# Task objective
In the notebook text on image input, which three steps are listed for how the model processes an image?

# Extracted text
Next, we'll explore how the model processes image input:
1. Loading and preprocessing an image
2. Converting it to tensor format
3. Moving it to the appropriate device

In [None]:
# Load an example image
image_path = "../examples/photo.png"  # Change this path to your desired image
image = Image.open(image_path).convert("RGB")

# Display the original image
plt.figure(figsize=(10, 10))
plt.imshow(image)
plt.axis('off')
plt.title("Original Image")
plt.show()

In [None]:
# Load an example image
image = Image.open("../examples/photo.png")


In [None]:
image.size

In [None]:
image_processor

In [None]:
img = image.resize((100,762))
img

In [None]:
pimage = process_images([image, img, image.resize((200,50))], image_processor, model.config)

In [None]:
image_processor

In [None]:
pimage.shape

In [None]:
import torch
from PIL import Image
import torchvision.transforms as T
import numpy as np

def tensor_to_pil_image(tensor):
    """
    Convert a CLIP-processed tensor back to a PIL image.
    
    Args:
        tensor (torch.Tensor): The processed image tensor [C, H, W] (normalized, rescaled)
        
    Returns:
        PIL.Image: The reconstructed PIL image
    """
    # Make sure tensor is on CPU and create a copy to avoid modifying the original
    tensor = tensor.cpu().detach().clone()

# Extracted information
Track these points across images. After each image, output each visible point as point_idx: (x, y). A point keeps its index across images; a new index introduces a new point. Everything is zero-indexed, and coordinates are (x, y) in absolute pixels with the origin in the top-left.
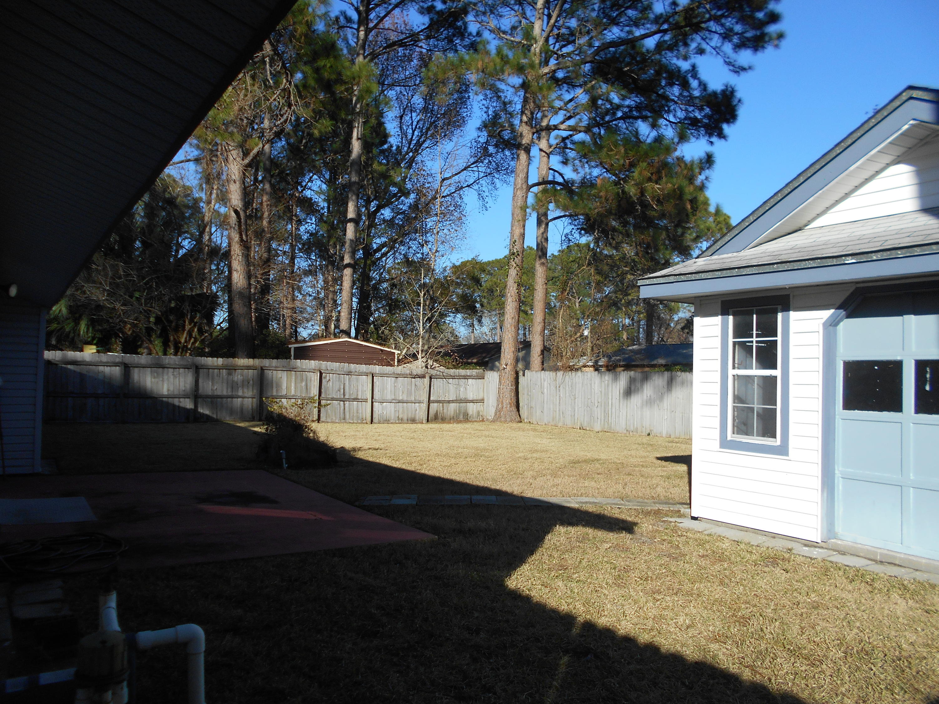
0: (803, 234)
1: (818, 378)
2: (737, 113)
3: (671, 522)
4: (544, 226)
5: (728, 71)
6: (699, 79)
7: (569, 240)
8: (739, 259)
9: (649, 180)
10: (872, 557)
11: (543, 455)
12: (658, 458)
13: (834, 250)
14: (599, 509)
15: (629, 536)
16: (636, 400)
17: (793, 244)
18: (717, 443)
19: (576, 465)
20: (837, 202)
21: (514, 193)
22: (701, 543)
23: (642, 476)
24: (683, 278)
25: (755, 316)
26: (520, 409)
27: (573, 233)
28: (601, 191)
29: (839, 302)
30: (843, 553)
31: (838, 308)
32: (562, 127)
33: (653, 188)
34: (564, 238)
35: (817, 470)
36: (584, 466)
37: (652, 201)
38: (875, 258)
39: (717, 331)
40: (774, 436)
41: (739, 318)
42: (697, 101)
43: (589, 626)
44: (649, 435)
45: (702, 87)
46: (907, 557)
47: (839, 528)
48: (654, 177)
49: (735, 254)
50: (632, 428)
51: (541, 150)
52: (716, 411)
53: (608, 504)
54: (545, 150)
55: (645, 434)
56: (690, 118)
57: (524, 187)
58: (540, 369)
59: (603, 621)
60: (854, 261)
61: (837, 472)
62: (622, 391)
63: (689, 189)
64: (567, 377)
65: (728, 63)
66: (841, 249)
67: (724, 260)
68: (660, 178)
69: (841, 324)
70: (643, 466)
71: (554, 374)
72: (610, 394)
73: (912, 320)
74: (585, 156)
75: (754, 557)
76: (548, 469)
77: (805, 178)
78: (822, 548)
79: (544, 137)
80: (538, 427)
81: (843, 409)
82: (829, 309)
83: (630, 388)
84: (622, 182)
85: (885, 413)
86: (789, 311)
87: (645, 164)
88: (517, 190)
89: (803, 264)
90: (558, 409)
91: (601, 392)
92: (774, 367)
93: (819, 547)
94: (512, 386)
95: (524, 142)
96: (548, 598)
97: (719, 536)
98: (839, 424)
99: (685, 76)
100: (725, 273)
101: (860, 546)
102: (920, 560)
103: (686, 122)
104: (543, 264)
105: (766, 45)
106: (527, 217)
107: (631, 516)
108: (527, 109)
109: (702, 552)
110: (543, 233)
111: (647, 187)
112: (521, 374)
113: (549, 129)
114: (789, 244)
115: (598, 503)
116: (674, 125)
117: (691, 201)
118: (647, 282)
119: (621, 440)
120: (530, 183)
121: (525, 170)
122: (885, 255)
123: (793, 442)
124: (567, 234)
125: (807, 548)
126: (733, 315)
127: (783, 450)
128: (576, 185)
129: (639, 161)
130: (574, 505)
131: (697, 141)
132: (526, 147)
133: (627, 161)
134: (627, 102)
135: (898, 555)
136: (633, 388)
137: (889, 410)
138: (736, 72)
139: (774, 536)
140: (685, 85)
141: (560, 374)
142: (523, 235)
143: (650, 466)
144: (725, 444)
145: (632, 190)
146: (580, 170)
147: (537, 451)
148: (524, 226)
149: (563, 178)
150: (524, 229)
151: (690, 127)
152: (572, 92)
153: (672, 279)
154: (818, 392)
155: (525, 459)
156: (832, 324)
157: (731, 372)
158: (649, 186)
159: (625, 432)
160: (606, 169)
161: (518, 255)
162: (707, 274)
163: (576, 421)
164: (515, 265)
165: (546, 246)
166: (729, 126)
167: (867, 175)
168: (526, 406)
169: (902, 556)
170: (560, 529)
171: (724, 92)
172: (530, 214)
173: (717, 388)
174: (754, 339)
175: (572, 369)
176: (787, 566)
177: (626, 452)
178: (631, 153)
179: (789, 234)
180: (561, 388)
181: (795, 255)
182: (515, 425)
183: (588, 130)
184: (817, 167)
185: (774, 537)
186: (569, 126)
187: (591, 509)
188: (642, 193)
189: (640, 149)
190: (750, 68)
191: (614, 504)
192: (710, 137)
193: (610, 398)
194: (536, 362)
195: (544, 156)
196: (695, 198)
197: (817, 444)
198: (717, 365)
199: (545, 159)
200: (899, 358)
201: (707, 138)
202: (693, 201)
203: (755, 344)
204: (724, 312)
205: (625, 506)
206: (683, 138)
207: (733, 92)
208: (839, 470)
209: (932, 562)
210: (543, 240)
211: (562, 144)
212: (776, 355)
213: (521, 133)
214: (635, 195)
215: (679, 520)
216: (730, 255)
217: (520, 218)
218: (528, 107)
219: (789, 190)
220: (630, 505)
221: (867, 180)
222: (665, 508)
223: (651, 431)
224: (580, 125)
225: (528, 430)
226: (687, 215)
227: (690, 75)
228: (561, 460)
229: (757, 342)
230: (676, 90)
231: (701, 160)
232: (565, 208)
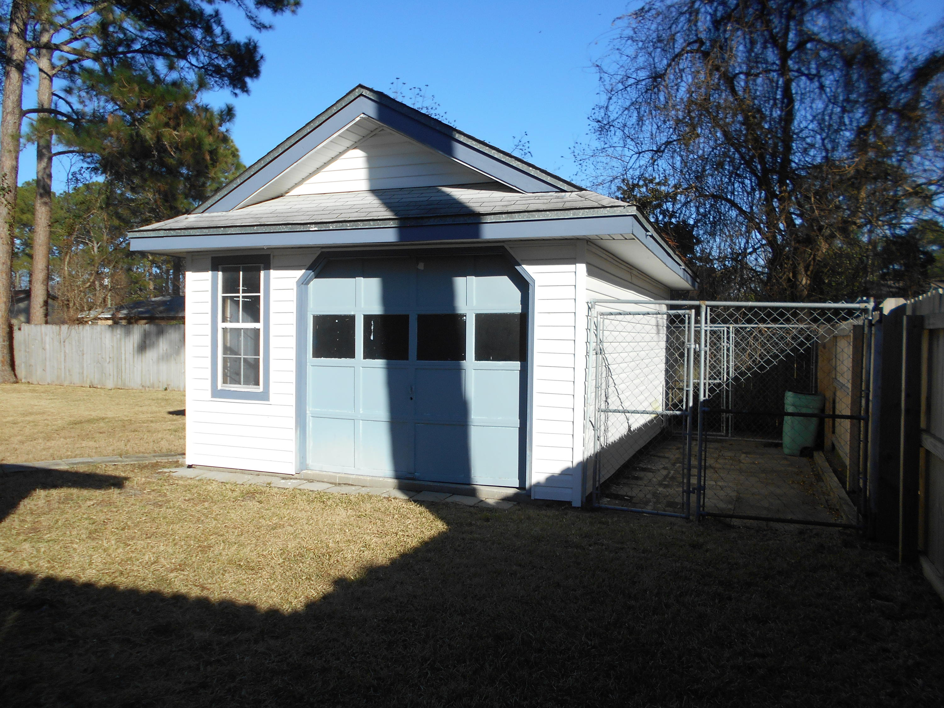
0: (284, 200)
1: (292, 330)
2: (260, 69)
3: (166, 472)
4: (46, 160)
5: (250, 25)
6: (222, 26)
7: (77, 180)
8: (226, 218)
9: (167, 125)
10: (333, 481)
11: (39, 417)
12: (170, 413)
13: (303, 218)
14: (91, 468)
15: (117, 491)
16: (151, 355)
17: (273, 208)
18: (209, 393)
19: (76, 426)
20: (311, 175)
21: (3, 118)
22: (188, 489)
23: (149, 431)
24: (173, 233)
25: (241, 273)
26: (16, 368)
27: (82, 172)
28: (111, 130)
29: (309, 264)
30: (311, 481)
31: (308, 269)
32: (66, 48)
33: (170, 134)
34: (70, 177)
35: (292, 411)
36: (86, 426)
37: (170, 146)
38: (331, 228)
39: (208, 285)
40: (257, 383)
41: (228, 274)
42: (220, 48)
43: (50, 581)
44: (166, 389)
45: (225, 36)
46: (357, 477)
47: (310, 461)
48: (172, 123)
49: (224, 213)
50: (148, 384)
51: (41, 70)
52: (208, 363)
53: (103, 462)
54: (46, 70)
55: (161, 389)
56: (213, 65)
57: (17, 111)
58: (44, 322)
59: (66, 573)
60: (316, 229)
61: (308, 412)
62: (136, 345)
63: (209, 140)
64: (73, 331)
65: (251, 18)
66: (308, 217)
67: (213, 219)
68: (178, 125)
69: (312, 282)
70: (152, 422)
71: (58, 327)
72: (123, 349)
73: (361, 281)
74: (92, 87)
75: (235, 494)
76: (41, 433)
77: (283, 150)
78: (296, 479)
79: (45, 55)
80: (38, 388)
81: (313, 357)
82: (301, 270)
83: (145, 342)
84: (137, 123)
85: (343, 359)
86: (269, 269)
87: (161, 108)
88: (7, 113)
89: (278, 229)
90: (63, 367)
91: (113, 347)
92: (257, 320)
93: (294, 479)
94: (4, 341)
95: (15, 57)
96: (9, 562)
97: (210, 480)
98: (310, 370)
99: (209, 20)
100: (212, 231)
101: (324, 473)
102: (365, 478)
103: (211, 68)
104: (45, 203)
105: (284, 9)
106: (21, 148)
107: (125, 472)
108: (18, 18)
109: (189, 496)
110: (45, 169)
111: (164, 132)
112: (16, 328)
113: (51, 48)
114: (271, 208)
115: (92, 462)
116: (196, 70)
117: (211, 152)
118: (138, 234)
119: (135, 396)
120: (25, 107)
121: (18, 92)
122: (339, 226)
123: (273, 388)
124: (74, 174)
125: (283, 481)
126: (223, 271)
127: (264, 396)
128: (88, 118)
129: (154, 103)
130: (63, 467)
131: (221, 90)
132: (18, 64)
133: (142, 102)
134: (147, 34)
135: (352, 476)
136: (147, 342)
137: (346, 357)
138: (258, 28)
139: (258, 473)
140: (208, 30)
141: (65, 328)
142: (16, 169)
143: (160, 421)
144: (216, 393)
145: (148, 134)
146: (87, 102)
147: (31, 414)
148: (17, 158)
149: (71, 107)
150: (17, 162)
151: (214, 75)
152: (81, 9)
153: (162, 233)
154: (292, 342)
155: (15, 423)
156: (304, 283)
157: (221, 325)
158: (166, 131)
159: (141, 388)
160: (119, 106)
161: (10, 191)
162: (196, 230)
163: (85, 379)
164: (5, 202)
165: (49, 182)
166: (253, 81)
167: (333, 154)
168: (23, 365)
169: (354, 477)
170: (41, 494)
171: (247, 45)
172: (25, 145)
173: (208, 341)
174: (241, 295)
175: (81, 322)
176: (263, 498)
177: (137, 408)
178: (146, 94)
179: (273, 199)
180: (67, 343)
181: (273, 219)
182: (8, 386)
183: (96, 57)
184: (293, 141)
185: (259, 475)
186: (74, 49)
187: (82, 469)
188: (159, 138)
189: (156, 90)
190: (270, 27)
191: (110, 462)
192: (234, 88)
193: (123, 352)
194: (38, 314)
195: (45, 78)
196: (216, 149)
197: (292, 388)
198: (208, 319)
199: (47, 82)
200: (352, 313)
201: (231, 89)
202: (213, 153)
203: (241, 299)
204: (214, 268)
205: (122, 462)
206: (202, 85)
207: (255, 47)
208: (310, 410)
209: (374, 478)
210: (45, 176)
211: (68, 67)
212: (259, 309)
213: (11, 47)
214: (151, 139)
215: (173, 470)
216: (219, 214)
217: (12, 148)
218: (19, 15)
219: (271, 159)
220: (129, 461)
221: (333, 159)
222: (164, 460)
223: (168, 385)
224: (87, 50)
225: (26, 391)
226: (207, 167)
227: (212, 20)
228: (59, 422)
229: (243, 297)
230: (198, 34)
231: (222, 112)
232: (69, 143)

==

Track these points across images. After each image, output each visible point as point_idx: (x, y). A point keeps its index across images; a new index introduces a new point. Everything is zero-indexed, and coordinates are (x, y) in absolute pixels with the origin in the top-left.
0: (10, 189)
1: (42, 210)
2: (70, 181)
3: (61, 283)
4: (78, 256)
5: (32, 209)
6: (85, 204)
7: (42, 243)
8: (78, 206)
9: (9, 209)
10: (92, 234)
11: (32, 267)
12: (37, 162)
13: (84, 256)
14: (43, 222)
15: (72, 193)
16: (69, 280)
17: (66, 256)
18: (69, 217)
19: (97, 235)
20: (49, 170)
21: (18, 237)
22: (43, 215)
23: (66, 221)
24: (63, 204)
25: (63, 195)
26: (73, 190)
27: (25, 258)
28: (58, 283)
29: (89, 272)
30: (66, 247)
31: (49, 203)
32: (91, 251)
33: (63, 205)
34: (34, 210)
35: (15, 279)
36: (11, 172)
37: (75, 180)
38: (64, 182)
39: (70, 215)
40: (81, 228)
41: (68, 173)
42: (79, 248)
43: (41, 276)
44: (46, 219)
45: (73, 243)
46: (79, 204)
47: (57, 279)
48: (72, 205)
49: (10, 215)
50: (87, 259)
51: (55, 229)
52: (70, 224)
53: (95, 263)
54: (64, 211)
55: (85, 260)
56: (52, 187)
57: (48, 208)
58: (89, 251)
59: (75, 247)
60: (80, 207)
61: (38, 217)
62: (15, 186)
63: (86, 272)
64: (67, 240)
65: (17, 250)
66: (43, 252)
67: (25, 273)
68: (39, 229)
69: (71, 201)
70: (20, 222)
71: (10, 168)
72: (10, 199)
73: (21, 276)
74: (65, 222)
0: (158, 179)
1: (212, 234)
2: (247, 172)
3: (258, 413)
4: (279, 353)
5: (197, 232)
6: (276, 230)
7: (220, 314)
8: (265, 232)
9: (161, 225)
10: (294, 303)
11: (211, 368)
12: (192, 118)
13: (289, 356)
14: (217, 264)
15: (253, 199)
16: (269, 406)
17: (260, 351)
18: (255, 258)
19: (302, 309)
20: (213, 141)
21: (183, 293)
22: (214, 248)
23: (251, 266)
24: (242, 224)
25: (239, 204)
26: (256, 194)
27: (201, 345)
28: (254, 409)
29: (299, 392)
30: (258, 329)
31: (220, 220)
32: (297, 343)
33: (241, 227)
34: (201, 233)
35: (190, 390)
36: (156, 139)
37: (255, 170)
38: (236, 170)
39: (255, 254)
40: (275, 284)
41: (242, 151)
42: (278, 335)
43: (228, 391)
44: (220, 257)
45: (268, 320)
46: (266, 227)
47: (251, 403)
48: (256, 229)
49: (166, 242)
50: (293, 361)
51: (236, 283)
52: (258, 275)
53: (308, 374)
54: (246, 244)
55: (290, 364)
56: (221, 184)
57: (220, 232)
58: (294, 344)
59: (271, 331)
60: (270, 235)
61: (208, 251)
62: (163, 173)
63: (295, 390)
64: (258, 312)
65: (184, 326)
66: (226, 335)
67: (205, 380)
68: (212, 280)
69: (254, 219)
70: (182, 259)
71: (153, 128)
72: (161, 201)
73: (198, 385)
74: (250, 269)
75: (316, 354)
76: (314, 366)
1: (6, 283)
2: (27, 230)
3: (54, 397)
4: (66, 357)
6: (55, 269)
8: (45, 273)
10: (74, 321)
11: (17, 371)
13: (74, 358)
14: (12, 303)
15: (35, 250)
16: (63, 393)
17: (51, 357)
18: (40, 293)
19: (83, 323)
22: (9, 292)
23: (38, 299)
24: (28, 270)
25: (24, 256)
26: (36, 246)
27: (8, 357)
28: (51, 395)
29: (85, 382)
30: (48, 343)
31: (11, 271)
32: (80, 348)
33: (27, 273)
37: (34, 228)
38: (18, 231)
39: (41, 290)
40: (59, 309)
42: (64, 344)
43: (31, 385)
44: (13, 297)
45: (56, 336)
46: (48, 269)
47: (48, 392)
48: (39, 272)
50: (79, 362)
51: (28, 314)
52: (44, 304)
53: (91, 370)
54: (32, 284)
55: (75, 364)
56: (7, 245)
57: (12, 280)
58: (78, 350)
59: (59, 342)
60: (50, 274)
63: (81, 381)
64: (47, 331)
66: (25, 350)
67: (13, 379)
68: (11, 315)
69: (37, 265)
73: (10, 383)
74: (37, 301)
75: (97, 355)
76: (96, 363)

---

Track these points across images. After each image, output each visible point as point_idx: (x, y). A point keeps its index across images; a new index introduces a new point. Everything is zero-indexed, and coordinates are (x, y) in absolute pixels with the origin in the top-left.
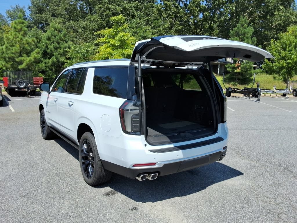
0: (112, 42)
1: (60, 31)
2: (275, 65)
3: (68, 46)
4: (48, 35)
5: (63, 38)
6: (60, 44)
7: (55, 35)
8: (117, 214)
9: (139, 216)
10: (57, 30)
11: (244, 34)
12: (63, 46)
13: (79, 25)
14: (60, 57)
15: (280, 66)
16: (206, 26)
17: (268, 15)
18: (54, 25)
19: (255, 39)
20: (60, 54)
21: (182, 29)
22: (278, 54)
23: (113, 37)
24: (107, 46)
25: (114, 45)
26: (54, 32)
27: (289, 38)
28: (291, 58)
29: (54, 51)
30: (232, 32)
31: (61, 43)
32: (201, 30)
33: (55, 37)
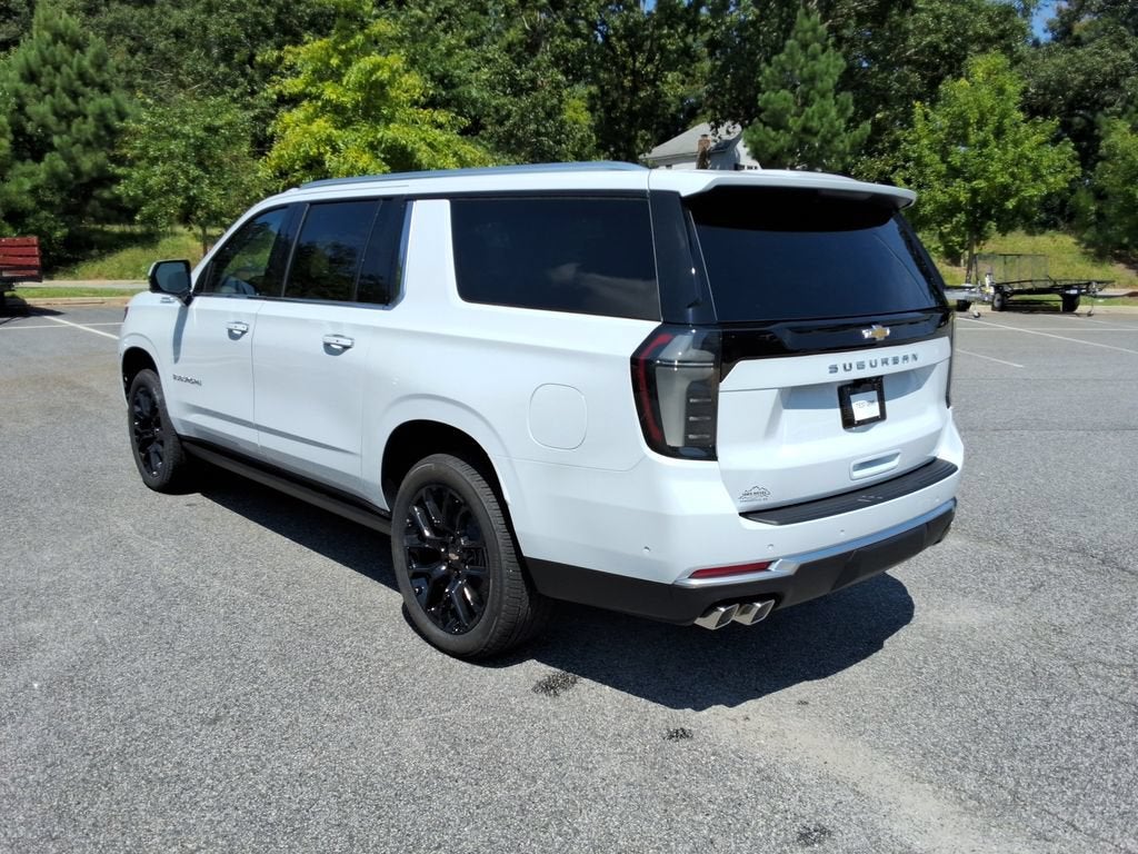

# Task solution
Loading and preprocessing an image, converting it to tensor format, and moving it to the appropriate device.